An Inside Account of Sleep Paralysis


Picture it: you’re in bed at night, when suddenly, your body wakes up.  However what’s different this time is that you’re unable to move, with the exception of your eyes.  You can’t talk, unable to call for help.  You might see a figure approach you, a faceless man in black.  He has claws like Edward Scissorhands and he’s moving closer.  Your heart is racing, and you’re not sure what’s going on.

This is sleep paralysis.

Southern Miss Nursing student Blake Meranto describes his first experience with sleep paralysis, which started when he began high school.  He said he was unaware of what this affliction was, or that it even happened to other people, until he started college.  Now a university student, his sleep paralysis has faded into a distant memory rather than a regular occurrence, but the memories are still frightening.

Meranto says that he can usually tell when he’s going to dive into sleep paralysis when the lamp light in his room begins to dim, so then he knows to convulse his body as to not go into sleep paralysis.  He describes this as a “tell” that lets him know what’s about to happen. In learning this, he hasn’t experienced a true sleep paralysis in quite a while.

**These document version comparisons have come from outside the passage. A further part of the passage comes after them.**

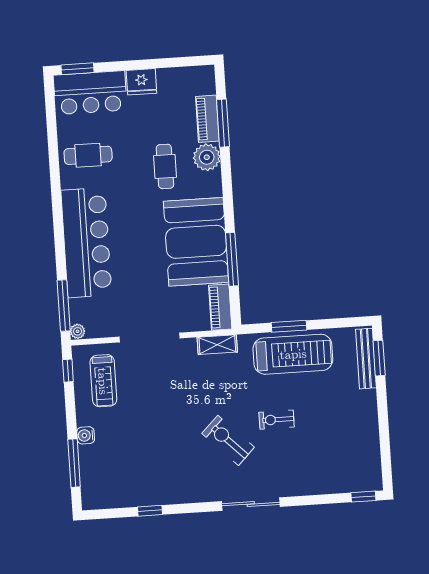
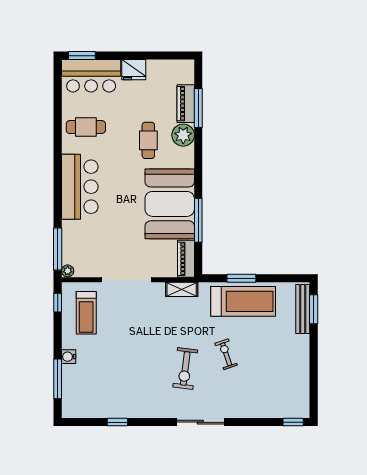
bar counter: (86, 243) -> (80, 187), width x0.73
exercise bike: (277, 420) -> (226, 354), turned 71
exercise bike: (228, 440) -> (185, 369), turned -128

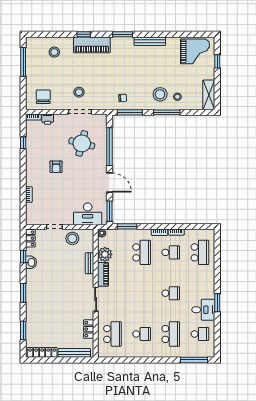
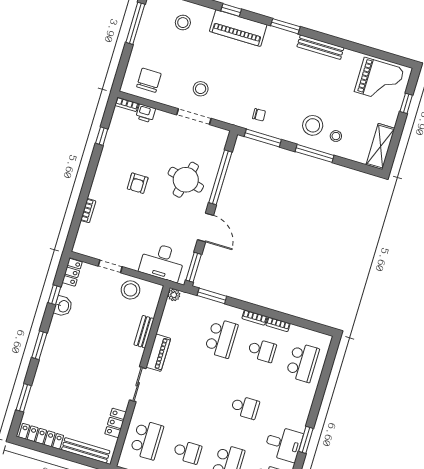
round table: (82, 143) -> (186, 180), moved
plant: (105, 254) -> (169, 326), removed

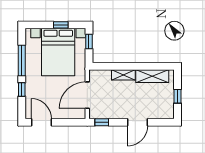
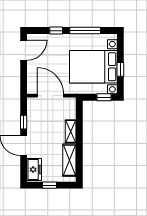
freezer: (162, 112) -> (34, 170), added
window: (102, 122) -> (24, 122), moved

So why do people such as Blake experience sleep paralysis?  The American Sleep Association reports that during REM sleep, your muscles are relaxed, but when this is disturbed, sleep paralysis takes place.  It is also commonly linked to mental health problems, which may be a genetic case – if someone in your family experiences sleep paralysis, your chances for experiencing it are higher.  If you’re not doing well mentally, these chances also go up.  Sleep paralysis is also linked to sleep deprivation, which can be a single incidence or can continue, based on whether or not sleeping patterns improve.

Meranto reports that when he was having mental health troubles in high school, that’s when his sleep paralysis began.  Now that he is doing better, he hasn’t experienced it in a while.

Sleep paralysis can last from a few seconds to several minutes.  Some people see shadows or creatures, and others don’t.  Sleep paralysis heightens the body’s response to anxiety, because it is terrifying not to be able to move, which may explain why people see these creatures.

Those with sleep paralysis often report that they feel like something is sitting on their chest, and they are unable to breathe or move.  This is also common.  This is how Blake Meranto feels, which he describes as utterly terrifying..

The best thing to do when experiencing sleep paralysis is to talk to your doctor.  You may have to go into a sleep study, but in dealing with sleep paralysis, this may be best.

What Meranto faces is a common occurrence, but it is still is a terrifying experience nonetheless.  You never get used to it, he says, but you sometimes learn “tells” of when it’s going to happen, which can limit these experiences.